Taxi Transportation Agency a commencé à accorder des permis de taxi aux femmes au volant à Téhéran en 2006, bien que la prévalence des femmes chauffeurs de taxi est devenue évidente que dans les deux dernières années. Téhéran n’a cependant pas été la première ville à apporter ce changement de politique. La ville sainte de Mashhad a peut-être été la première, depuis la fin des années 90, suivie par la ville sainte de Qom.

Une femme, bien sûr, est tenue de montrer la preuve que son mari lui a donné la permission de conduire des taxis, un peu comme dans la loi iranienne qui dit qu’une femme doit avoir la permission de son mari pour avoir un passeport pour voyager à l’extérieur du pays.

Certaines conductrices sont des veuves de guerre ou des divorcées qui ont vraiment besoin de travail pour subvenir aux besoins de leur famille et aux besoins de leurs enfants.

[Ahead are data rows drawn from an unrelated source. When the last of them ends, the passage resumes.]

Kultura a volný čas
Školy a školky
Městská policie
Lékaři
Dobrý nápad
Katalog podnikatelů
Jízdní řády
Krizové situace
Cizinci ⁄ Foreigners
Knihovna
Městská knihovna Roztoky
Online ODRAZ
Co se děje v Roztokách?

Même quelques femmes deviennent maintenant chauffeurs d’autobus.

Dans certains quartiers riches du nord de Téhéran, une ville de 12 millions d’habitants, il n’est pas rare de voir des écharpes de conductrice autour des épaules.Cependant, les conductrices de la capitale iranienne pourraient voir leur voiture mise en fourrière par la police si elles sont prises au volant avec un voile mal fixé ou sans la tête couverte.